Faculty Statement on Narendra Modi Visit to Silicon Valley | The Academe Blog
Full list of anti-Indian "south Asia" academic zealots--Anti NaMo Letter to Silicon Valley Indians. Look at the signatures it has gathered.
Faculty Statement on Narendra Modi Visit to Silicon Valley
As faculty who engage South Asia in our research and teaching, we write to express our concerns about the uncritical fanfare being generated over Prime Minister Narendra Modi’s visit to Silicon Valley to promote “Digital India” on September 27, 2015.
Prime Minister Narendra Modi’s visit to Silicon Valley highlights the role of a country that has contributed much to the growth and development of Silicon Valley industries, and builds on this legacy in extending American business collaboration and partnerships with India. However Indian entrepreneurial success also brings with it key responsibilities and obligations with regard to the forms of e-governance envisioned by “Digital India.”

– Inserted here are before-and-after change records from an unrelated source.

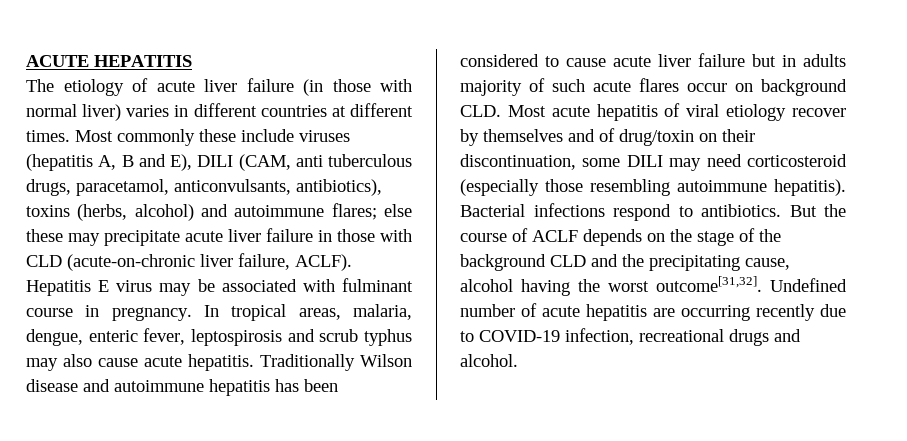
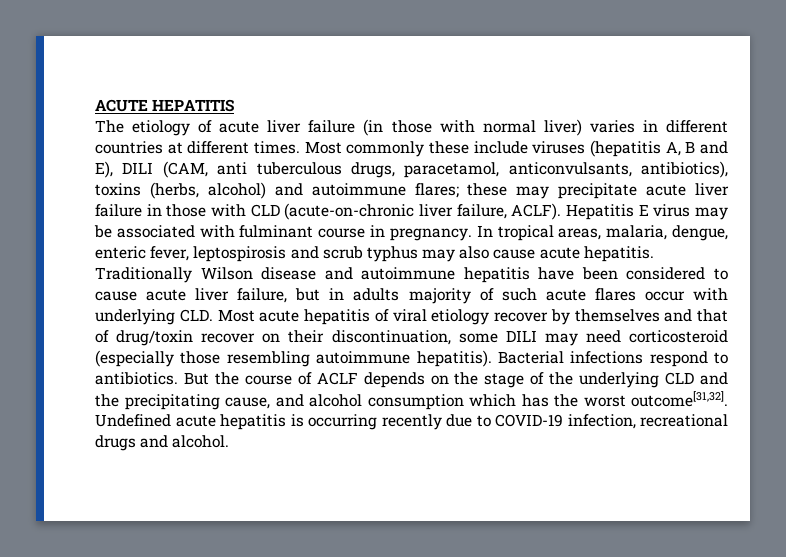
[384,204,412,217] else -> (459, 190) none
[275,379,299,392] has -> [538,267,575,280] have
[698,53,745,67] failure -> [237,288,288,303] failure,
[735,79,847,96] on background -> [693,288,729,301] [95,309,175,325] with underlying
(595, 135) none -> [697,309,728,322] that
(694, 137) none -> [201,333,256,343] recover
[460,254,546,271] background -> [579,372,660,388] underlying
[460,279,570,296] alcohol having -> [275,394,549,410] and alcohol consumption which has
[460,303,675,321] number of acute hepatitis are -> [175,414,304,430] acute hepatitis is

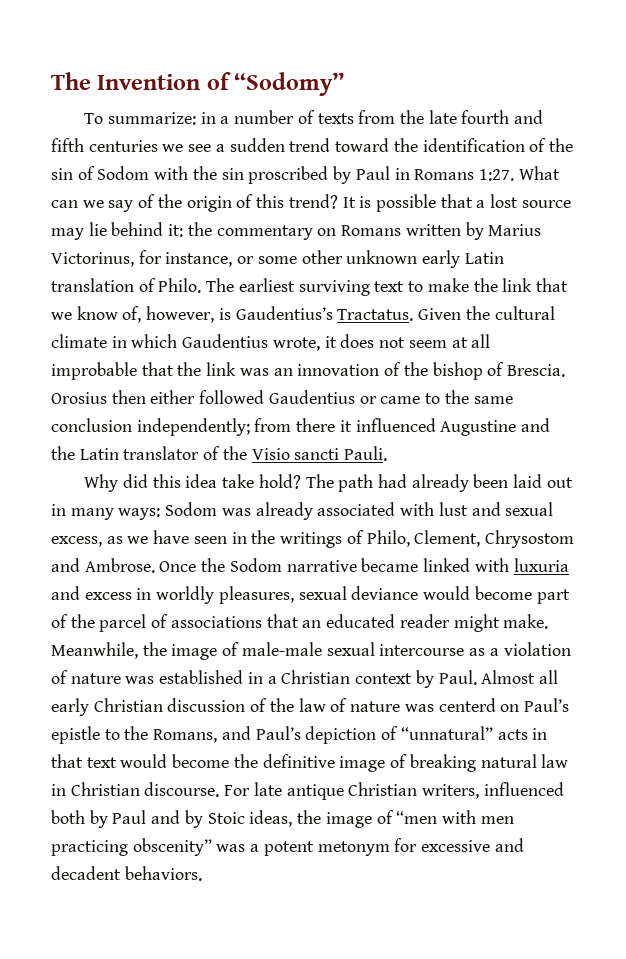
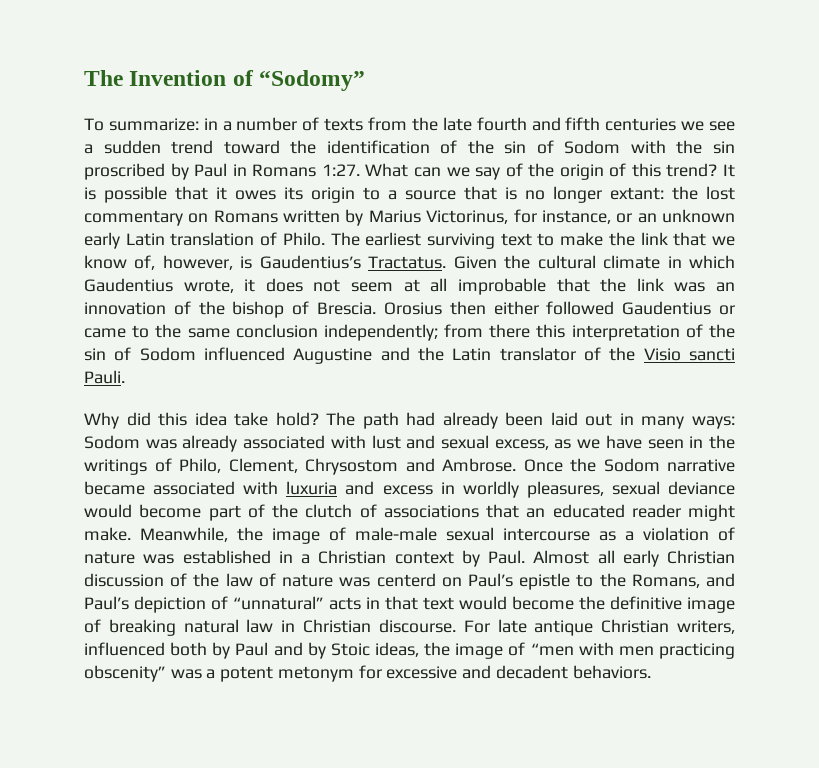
[476,194,571,208] [51,222,212,240] a lost source may lie behind it: the -> [216,186,735,203] it owes its origin to a source that is no longer extant: the lost
[257,250,343,264] some other -> [637,213,657,223] an
[339,420,352,432] it -> [536,324,735,341] [84,347,196,361] this interpretation of the sin of Sodom
[423,558,471,572] linked -> [153,481,236,495] associated
[99,614,147,632] parcel -> [305,504,353,518] clutch

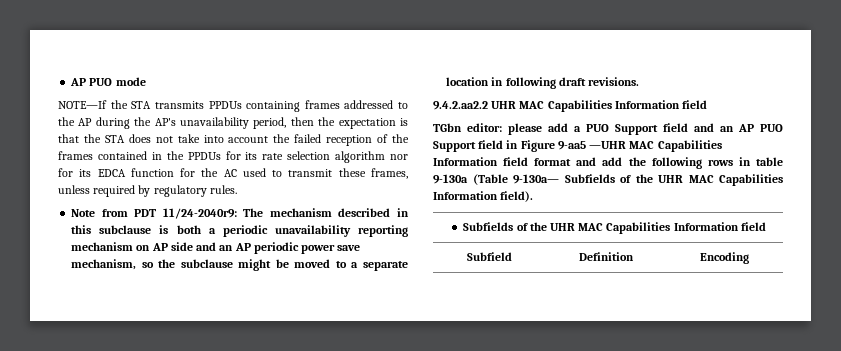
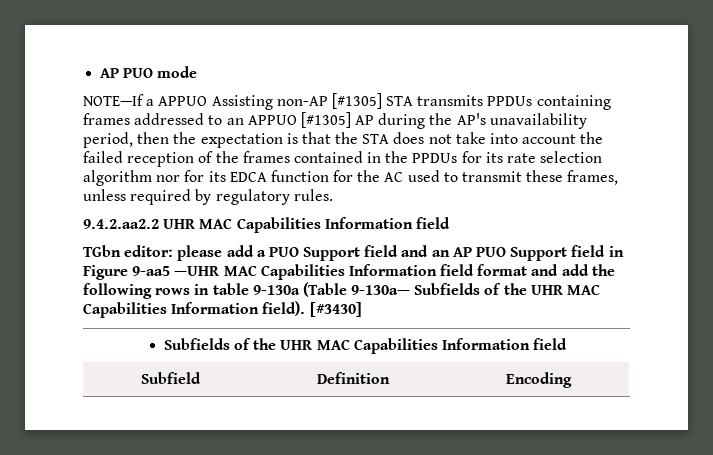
[110,100,128,109] the -> [146,93,382,110] a APPUO Assisting non-AP [#1305]
[58,117,75,126] the -> [226,112,351,128] an APPUO [#1305]
[71,208,409,219] [71,225,408,237] [71,242,361,254] [71,259,408,271] [446,77,640,89] // Note from PDT 11/24-2040r9: The mechanism described in this subclause is both a periodic unavailability reporting mechanism on AP side and an AP periodic power save mechanism, so the subclause might be moved to a separate location in following draft revisions. -> (333, 195) none
(534, 196) none -> [309,302,362,317] [#3430]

We are concerned that the project’s potential for increased transparency in bureaucratic dealings with people is threatened by its lack of safeguards about privacy of information, and thus its potential for abuse. As it stands, “Digital India” seems to ignore key questions raised in India by critics concerned about the collection of personal information and the near certainty that such digital systems will be used to enhance surveillance and repress the constitutionally- protected rights of citizens. These issues are being discussed energetically in public in India and abroad. Those who live and work in Silicon Valley have a particular responsibility to demand that the government of India factor these critical concerns into its planning for digital futures.
We acknowledge that Narendra Modi, as Prime Minister of a country that has contributed much to the growth and development of Silicon Valley industries, has the right to visit the United States, and to seek American business collaboration and partnerships with India. However, as educators who pay particular attention to history, we remind Mr. Modi’s audiences of the powerful reasons for him being denied the right to enter the U.S. from 2005-2014, for there is still an active case in Indian courts that questions his role in the Gujarat violence of 2002 when 1,000 died. Modi’s first year in office as the Prime Minister of India includes well publicized episodes of censorship and harassment of those critical of his policies, bans and restrictions on NGOs leading to a constriction of the space of civic engagement, ongoing violations of religious freedom, and a steady impingement on the independence of the judiciary. Under Mr. Modi’s tenure as Prime Minister, academic freedom is also at risk: foreign scholars have been denied entry to India to attend international conferences, there has been interference with the governance of top Indian universities and academic institutions such as the Tata Institute of Fundamental Research, the Indian Institutes of Technology and Nalanda University; as well as underqualified or incompetent key appointments made to the Indian Council of Historical Research, the Film and Television Institute of India, and the National Book Trust. A proposed bill to bring the Indian Institutes of Management under direct control of government is also worrisome. These alarming trends require that we, as educators, remain vigilant not only about modes of e-governance in India but about the political future of the country.
We urge those who lead Silicon Valley technology enterprises to be mindful of not violating their own codes of corporate responsibility when conducting business with a government which has, on several occasions already, demonstrated its disregard for human rights and civil liberties, as well as the autonomy of educational and cultural institutions.